Alternatively, the lack of differential asymmetries in inferotemporal activity may reflect the manner in which the ROI analysis was performed. When ROIs are defined from functional localizers, it is typical that they are defined individually and without the constraint that they be symmetrical. Constraining the ROIs to be symmetrical was needed for the present study, and this may have resulted in relatively poor localization of the important voxels for visual object processing (e.g., Brett, Johnsrude, & Owen, 2002; Swallow, Braver, Snyder, Speer, & Zacks, 2003). We suspect, however, that this was not the case in the present study. Our connectivity analyses did reveal asymmetry simple effects in either direction depending on task (left hemisphere greater than right hemisphere in the AVF task and right hemisphere greater than left hemisphere in the SVF task), which provides evidence against the possibility that we systematically missed the mark for identifying the important functional regions.
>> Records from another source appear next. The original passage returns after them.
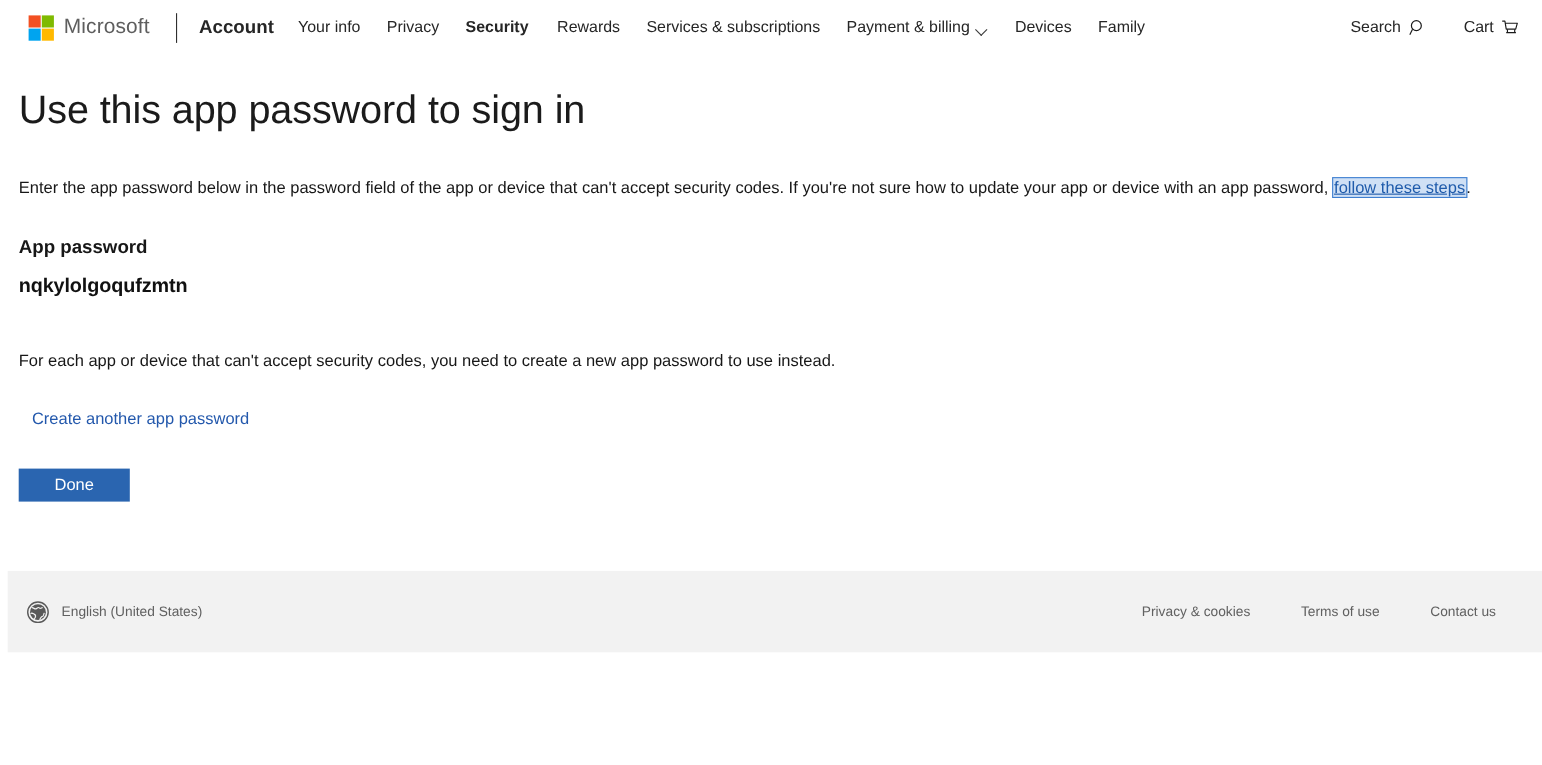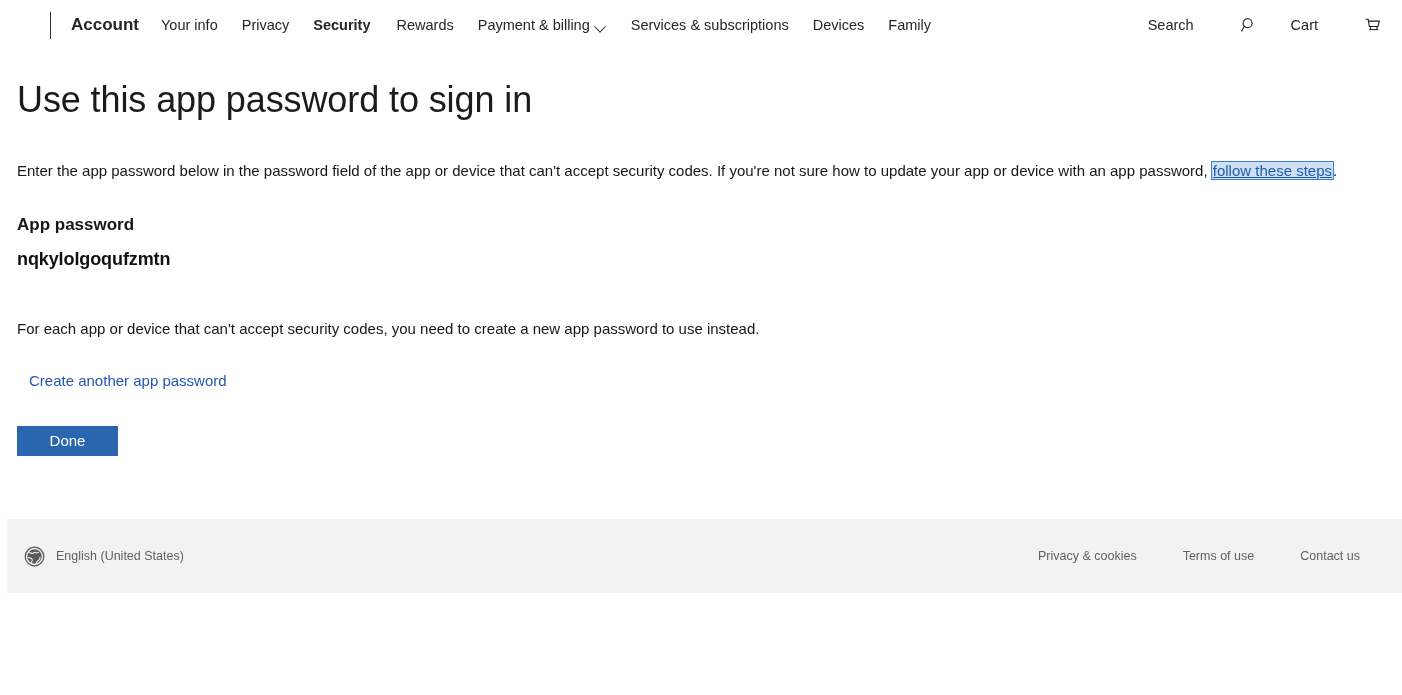--- a/index.html
+++ b/index.html
@@ -111,21 +111,20 @@
   }
   .hr-item {
     display: inline-flex;
     align-items: center;
     font-size: 14.5px;
     color: #262626;
     margin-left: 34px;
     text-decoration: none;
     cursor: pointer;
     white-space: nowrap;
-    gap: 40px;
   }
   .hr-item .ico {
     margin-left: 7px;
     display: inline-flex;
     align-items: center;
   }
 
   
   .main {
     padding: 0 0 0 17px;
@@ -240,44 +239,53 @@
     margin-left: 46px;
     white-space: nowrap;
     cursor: pointer;
   }
 </style>
 </head>
 <body>
 
 <div class="header">
 
+  <a class="brand" href="#">
+    <span class="ms-logo">
+      <i style="background:#f25022"></i>
+      <i style="background:#7fba00"></i>
+      <i style="background:#00a4ef"></i>
+      <i style="background:#ffb900"></i>
+    </span>
+    <span class="brand-name">Microsoft</span>
+  </a>
 
   <span class="divider-bar"></span>
 
   <div class="nav">
     <a class="nav-item account" href="#">Account</a>
 
     <a class="nav-item" href="#">
       <span>Your info</span>
     </a>
     <a class="nav-item" href="#">
       <span>Privacy</span>
     </a>
     <a class="nav-item strong" href="#">
       <span>Security</span>
     </a>
     <a class="nav-item" href="#">
       <span>Rewards</span>
     </a>
     <a class="nav-item" href="#">
+      <span>Services &amp; subscriptions</span>
+    </a>
+    <a class="nav-item" href="#">
       <span>Payment &amp; billing</span>
       <span class="chevron"></span>
-    </a>
-    <a class="nav-item" href="#">
-      <span>Services &amp; subscriptions</span>
     </a>
     <a class="nav-item" href="#">
       <span>Devices</span>
     </a>
     <a class="nav-item" href="#">
       <span>Family</span>
     </a>
   </div>
 
   <div class="header-right">

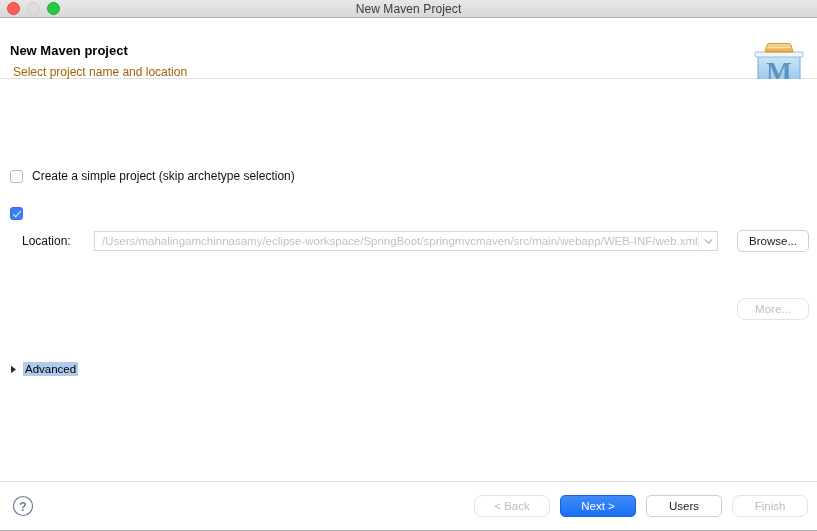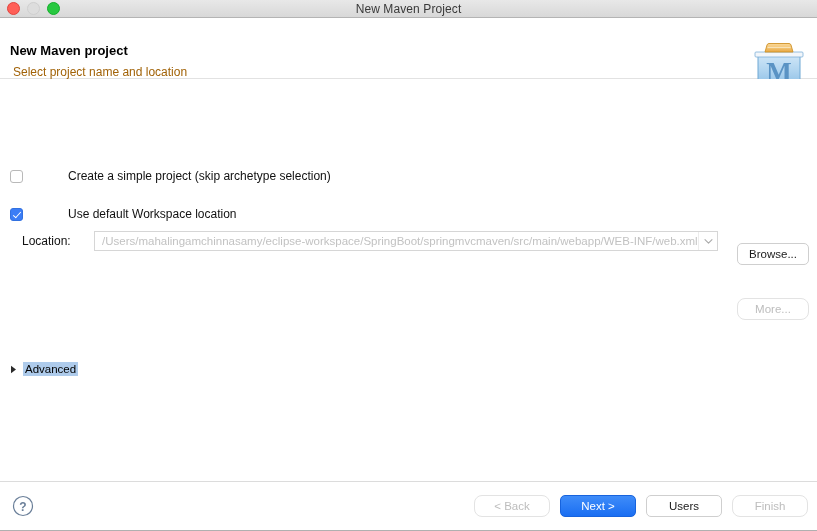--- a/index.html
+++ b/index.html
@@ -96,21 +96,21 @@
   .content {
     position: relative;
     flex: 1;
     background: #ffffff;
   }
   .row {
     position: absolute;
     display: flex;
     align-items: center;
   }
-  .cb-row { left: 10px; gap: 36px; }
+  .cb-row { left: 10px; }
   .checkbox {
     width: 13px;
     height: 13px;
     border-radius: 3px;
     border: 1px solid #b9b9b9;
     background: #ffffff;
     box-sizing: border-box;
     margin-right: 9px;
     flex: 0 0 auto;
     position: relative;
@@ -189,21 +189,21 @@
     font-family: "Liberation Sans", sans-serif;
   }
   .btn.disabled {
     color: #bdbdbd;
     border-color: #e3e3e3;
     border-radius: 8px;
   }
   #browse-button {
     position: absolute;
     left: 737px;
-    top: 164px;
+    top: 151px;
     width: 72px;
     height: 22px;
   }
 
   
   #workingset-row { left: 22px; top: 219px; }
   #workingset-row .field-label { width: 72px; }
   #workingset-combo { width: 630px; }
   .stepper {
     width: 18px;
@@ -324,21 +324,20 @@
 
   <div class="content">
 
     <div class="row cb-row" style="top:90px;">
       <span class="checkbox"></span>
       <span class="cb-label">Create a simple project (skip archetype selection)</span>
     </div>
 
     <div class="row cb-row" style="top:128px;">
       <span class="checkbox checked"></span>
-      <span class="cb-label">Use default Workspace location</span>
     </div>
 
     <div class="row" id="location-row">
       <span class="field-label">Location:</span>
       <span class="combo" id="location-combo">
         <span class="value">/Users/mahalingamchinnasamy/eclipse-workspace/SpringBoot/springmvcmaven/src/main/webapp/WEB-INF/web.xml</span>
         <span class="chevron">
           <svg width="9" height="7" viewBox="0 0 9 7">
               <path d="M1 1.6 L4.5 5.2 L8 1.6" fill="none" stroke="#aaaaaa" stroke-width="1.1" stroke-linecap="round" stroke-linejoin="round"></path>
             </svg>

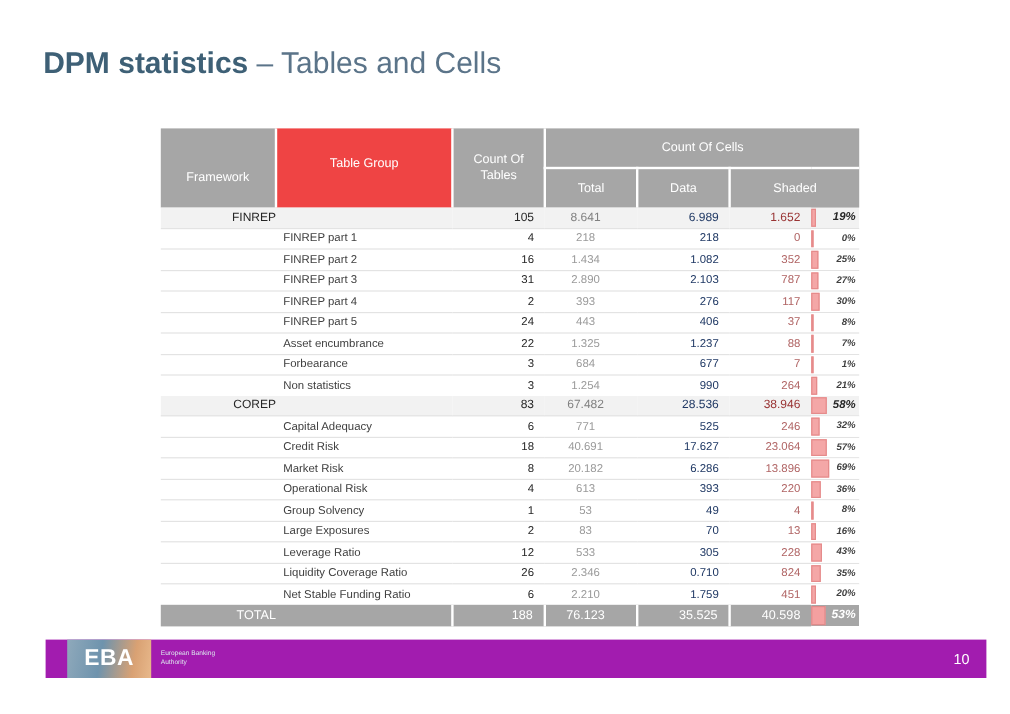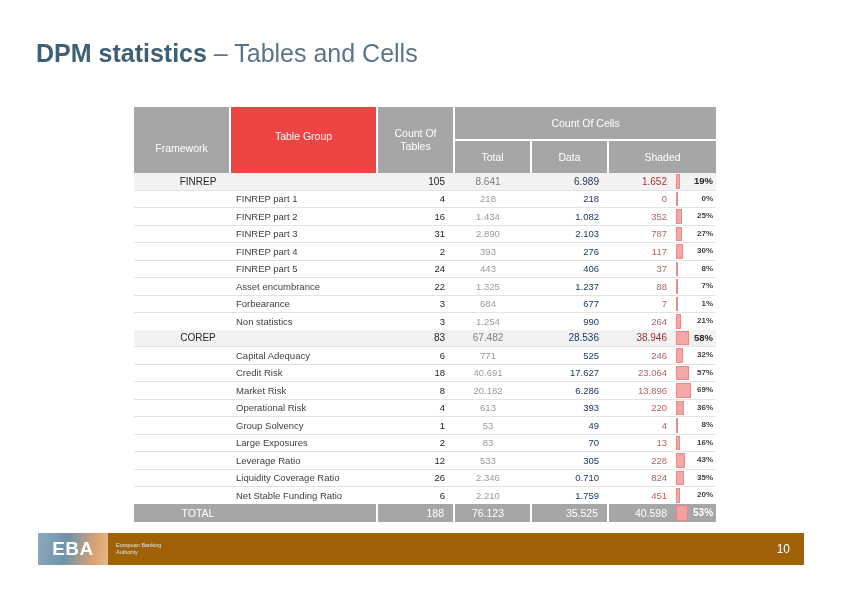--- a/index.html
+++ b/index.html
@@ -123,21 +123,21 @@
   }
   tr.row-total > td {
     background: #a6a6a6;
     color: #ffffff;
     height: 18px;
     font-weight: bold;
     font-size: 10.5px;
   }
 
   .c-fwname {
-    text-align: center;
+    text-align: right;
     padding-left: 32px !important;
     color: #262626;
   }
   .c-tgname {
     text-align: left;
     padding-left: 6px !important;
     color: #404040;
   }
   .c-num {
     text-align: right;
@@ -184,35 +184,37 @@
   }
   .pct-label {
     position: relative;
     display: block;
     text-align: right;
     padding-right: 3px;
     color: #404040;
     font-size: 8px;
     line-height: 16px;
     font-weight: bold;
+    font-style: italic;
   }
   tr.row-group .pct-label { font-size: 9.5px; line-height: 16.5px; color: #262626; }
   tr.row-total .pct-label { font-size: 10px; line-height: 18px; color: #ffffff; }
   tr.row-total .pct-bar { background: #f4a0a0; border-color: #e08a8a; }
 
   
   #footer-bar {
     position: absolute;
     left: 38px;
     top: 533px;
     width: 766px;
     height: 32px;
-    background: #a16207;
+    background: #a21caf;
     display: flex;
     align-items: center;
+    padding-left: 18px;
   }
   #eba-logo-block {
     width: 70px;
     height: 32px;
     background: linear-gradient(100deg, #8fa9bb 0%, #6e93ad 40%, #d9a173 78%, #e8b98c 100%);
     display: flex;
     align-items: center;
     justify-content: center;
   }
   #eba-logo-text {

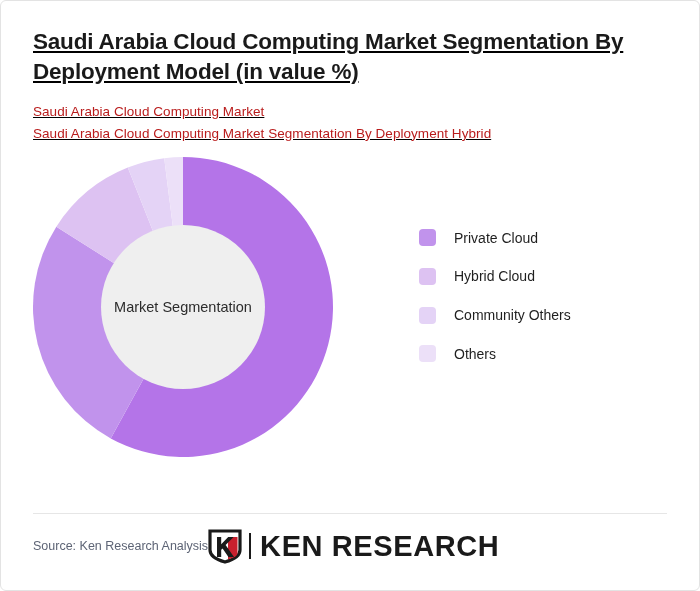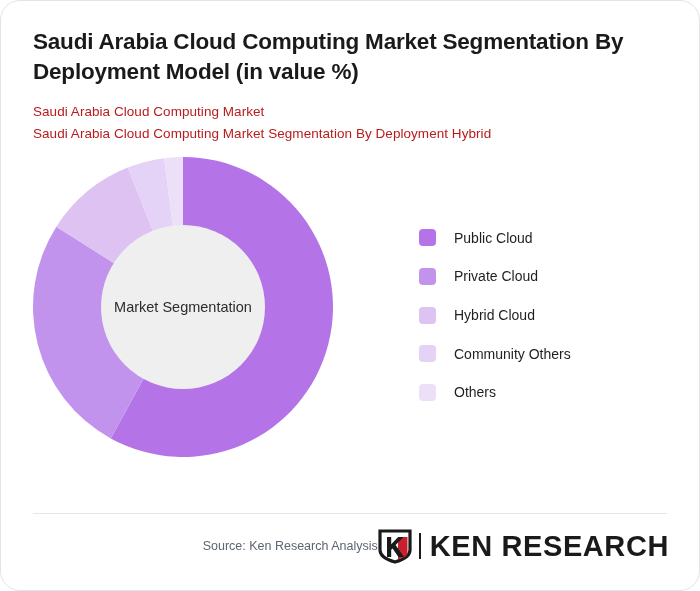--- a/index.html
+++ b/index.html
@@ -9,23 +9,24 @@
   }
   body {
     font-family: "Liberation Sans", sans-serif;
   }
   .page {
     position: relative;
     width: 700px;
     height: 591px;
     background: #ffffff;
     border: 1px solid #e3e3e3;
-    border-radius: 20px;
+    border-radius: 6px;
     box-sizing: border-box;
     overflow: hidden;
+    text-decoration: underline;
   }
 
   
   .header {
     padding: 26px 32px 0 32px;
   }
   .chart-title {
     font-size: 22.5px;
     font-weight: bold;
     line-height: 1.33;
@@ -102,21 +103,21 @@
     background: #e6e6e6;
   }
   .footer {
     position: absolute;
     left: 32px;
     right: 30px;
     top: 512px;
     height: 66px;
     display: flex;
     align-items: center;
-    justify-content: flex-end;
+    justify-content: flex-start;
   }
   .source-text {
     font-size: 12.5px;
     color: #5d6475;
   }
   .logo {
     display: flex;
     align-items: center;
   }
   .logo-mark {
@@ -160,24 +161,20 @@
             <path d="M 150 150 L 94.78 10.53 A 150 150 0 0 1 131.20 1.18 Z" fill="#e4d3f6"></path>
             <path d="M 150 150 L 131.20 1.18 A 150 150 0 0 1 150.00 0.00 Z" fill="#ece0f8"></path>
           </g>
         <circle cx="150" cy="150" r="82" fill="#efefef"></circle>
         <text class="center-label" x="150" y="155" text-anchor="middle">Market Segmentation</text>
       </svg>
     </div>
 
     <div class="legend" id="legend">
         <div class="legend-item">
-          <span class="legend-swatch" style="background: rgb(180, 116, 232);"></span>
-          <span class="legend-label">Public Cloud</span>
-        </div>
-        <div class="legend-item">
           <span class="legend-swatch" style="background: rgb(193, 147, 236);"></span>
           <span class="legend-label">Private Cloud</span>
         </div>
         <div class="legend-item">
           <span class="legend-swatch" style="background: rgb(221, 194, 242);"></span>
           <span class="legend-label">Hybrid Cloud</span>
         </div>
         <div class="legend-item">
           <span class="legend-swatch" style="background: rgb(228, 211, 246);"></span>
           <span class="legend-label">Community Others</span>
Previous behavioral and neuroimaging studies have indicated that the visual system accommodates the conflicting demands of object categorization and exemplar differentiation by using two asymmetric visual subsystems. However, a critical component to the dissociable subsystems theory is that the outputs from different subsystems will often be in conflict with one another, so an additional processing module is needed to adjudicate between their outputs based on current task demands. The present study provided evidence for two conflict resolution methods: proactive conflict control was implemented by bilateral IPS using current task demands to favor processing in the AC or SE subsystem, and reactive conflict control was implemented by a broad frontoparietal network (including bilateral IPS) to reconcile conflict between AC and SE subsystems once it is detected. These results support our theory that there is an important reason why dissociable AC and SE subsystems operate in the brain. They implement contradictory processes to effectively achieve the goals of recognizing abstract categories and identifying specific exemplars.